Пальчики были нежные и словно ласкали.
Еще больше смутившись, не решаясь забрать свою руку, Костя буркнул:
– Пожалуй, нет. Не согласен. Гений – это болезнь, как жемчужный нарост в раковине. Но быть нормальным тоже нелегко, поверьте. Когда все шатается, трудно хранить равновесие.
Вдруг, держа в руках трубку и разминая в ней табак большим пальцем, на пороге появился одетый в серо-синий костюм огромный немец с густыми, как у Ницше, усами и склоненной головой, словно он боялся задеть потолок. Глядя на него, Костя неожиданно вспомнил немецкие легенды о Рюбецале, Репосчёте, если по-русски. Как он влюбился в некую принцессу Эльзу, заманил ее в свое царство, но не полюбила она благородного горного духа.
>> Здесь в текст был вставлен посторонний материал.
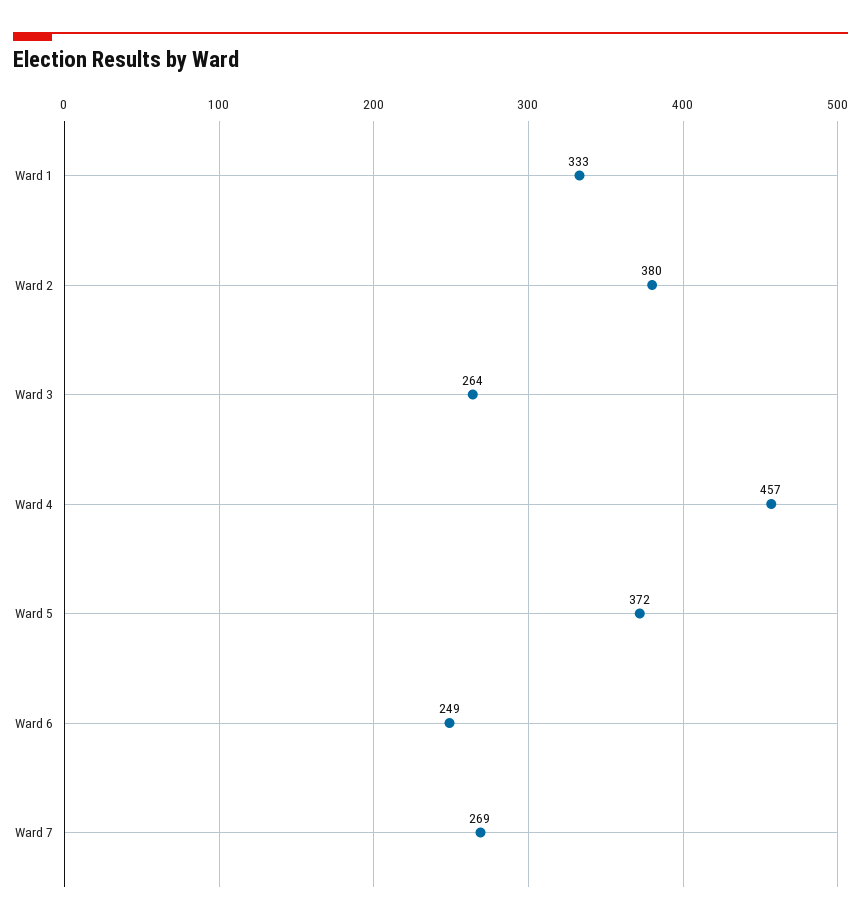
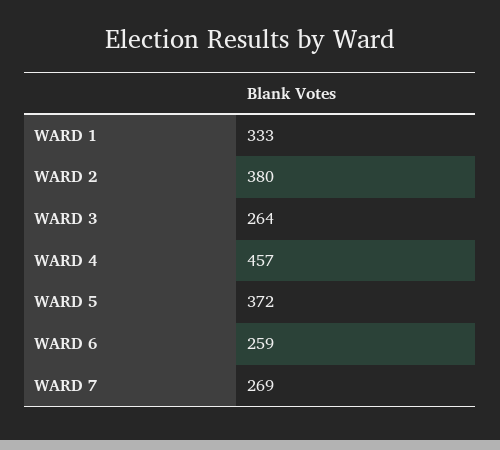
Ward 6: 249 -> 259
Просила, чтоб он превращал репы в ее подружек. Но репы недолговечны, в отличие от горного духа. И реповые подруги ее старели в течение дня и умирали. Тогда она послала его снова засеять поле репой и тщательно пересчитать эти корнеплоды, чтоб не меньше ста их было, тогда-де он превратит их в ее фрейлин и они сыграют свадьбу. Пока Рюбецаль считал, она сбежала к другому мужчине. С тех пор стал горный дух странным духом. Мог принимать любой облик и странствовал под видом то монаха, то купца, то угольщика. Был он добр, но не любил тех, кто над ним насмехался, доводил почти до гибели, но в последний момент жалел и снова спасал насмешников. Такое растерянно-доброе выражение было и на лице вышедшего в садик долговязого немца.